═════ EXCERPTED PASSAGE ═════

So how did I get to the Mun? Direct ascent. Aim somewhere ahead of the Mun's current position, timewarp 3 hours, see where the rocket ended up, note deflection error, launch with corrected firing solution.

I pretty much smacked head on into the Mun at a ridiculous velocity on the third or so try.

Oh... did I mention we had no probe cores back then too? Every single mission was manned :D

I believe the "ultimate" in rocket design back then was also the mighty tricoupler, which, if not laced up as tight as a traditional corset, all 3 1.25m cores would flail about wildly like the Kraken's tentacles in flight for as long as the fuel lasted.

Whoops, went off track there - okay, the hardest thing ever?

Flight testing an unmanned recon drone. No, seriously, the drone was launched like an expended rocket stage with a radial decoupler off a Mirage IV jet bomber replica in flight, and my job was pretty much to fly in formation with the drone while taking notes of its flight parameters as it went supersonic in the stratosphere. I attempted to 'program' the drone's thrust, thrust vector, fuel load, and lift of its airfoils in order to try and achieve the maximum possible range.

═════

→ **TASK REQUIREMENTS**
A. Translate this sentence from the Mun post into Spanish: "I pretty much smacked head on into the Mun at a ridiculous velocity on the third or so try."
B. The Mun post describes a direct-ascent method for reaching the Mun. List each step of that method in order.
C. Carry the Mun post forward with a next paragraph that follows on from its final sentence, about achieving the maximum possible range.
The lines after this point are separate material with no connection to the Mun post.

═════ RECORDED INFORMATION ═════

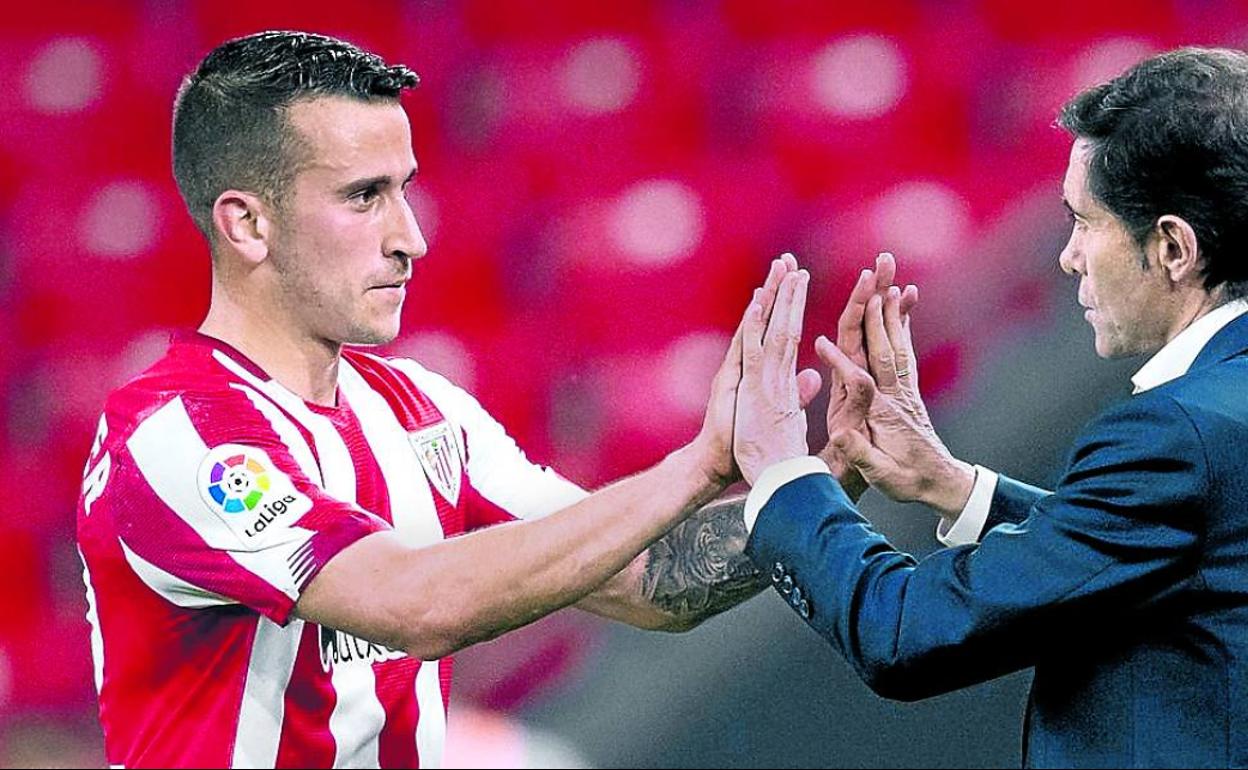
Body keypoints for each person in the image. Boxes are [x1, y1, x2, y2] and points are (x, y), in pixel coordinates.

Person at [74, 31, 824, 768]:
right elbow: (416, 605)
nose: (412, 239)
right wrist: (697, 467)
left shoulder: (422, 410)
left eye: (404, 189)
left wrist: (820, 482)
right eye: (364, 197)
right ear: (247, 223)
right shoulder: (173, 435)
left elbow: (653, 583)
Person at [731, 47, 1248, 768]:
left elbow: (906, 633)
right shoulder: (1218, 423)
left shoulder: (1175, 436)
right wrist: (958, 488)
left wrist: (785, 477)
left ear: (1171, 247)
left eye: (1085, 222)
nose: (1068, 257)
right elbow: (1161, 558)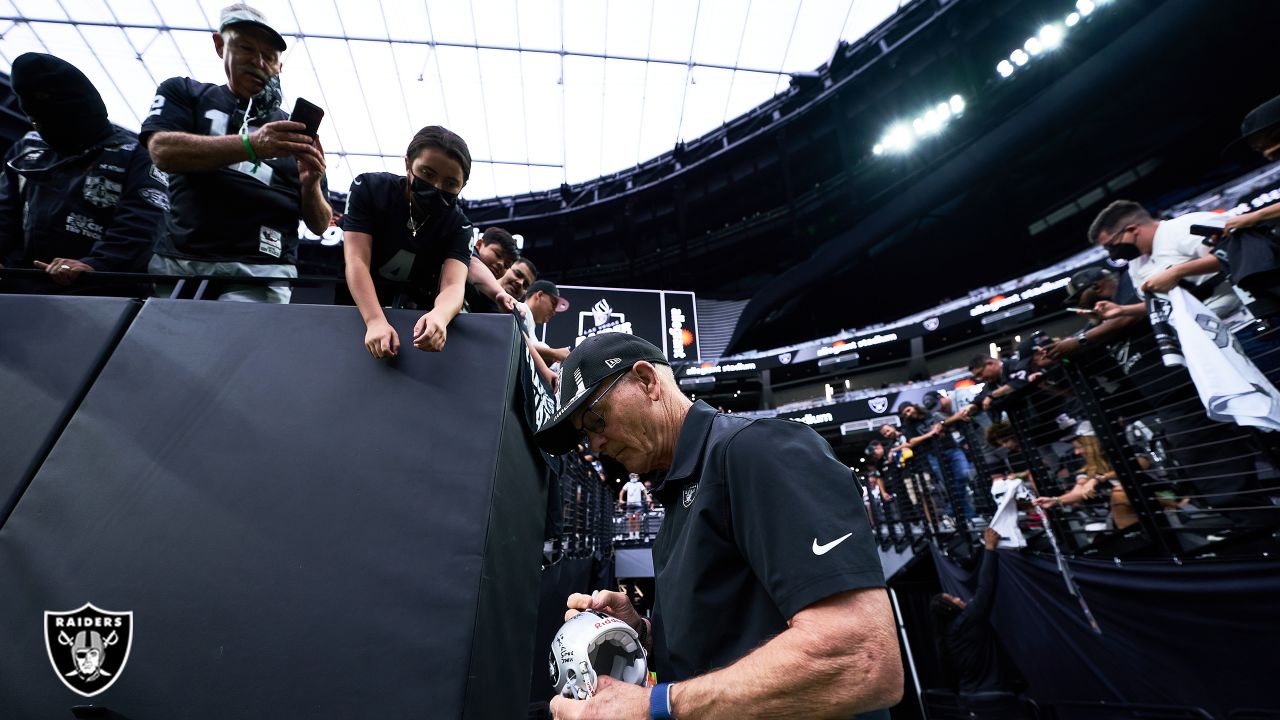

═════

→ **OUTPUTS IN ORDER**
A. Prácticamente me estrellé de frente contra Mun a una velocidad ridícula más o menos al tercer intento.

B.
1. Aim somewhere ahead of the Mun's current position.
2. Timewarp 3 hours.
3. See where the rocket ended up.
4. Note the deflection error.
5. Launch with the corrected firing solution.

C.
The drone had no SAS and no active flight controls so it felt like trying to mod guided missiles into 1990s flight simulators! I made the drone climb to the stratosphere right after launch, cruise at 15,000m and stay there until its fuel ran out.

Most of the other (winning) entrants in this drone contest actually did the opposite from me, making it fly low and slow for up to 14 hours. But I decided I liked going as fast as possible, as high as possible like some supersonic Russian cruise missile that thinks trying to reach hypersonic speed before impacting is fun.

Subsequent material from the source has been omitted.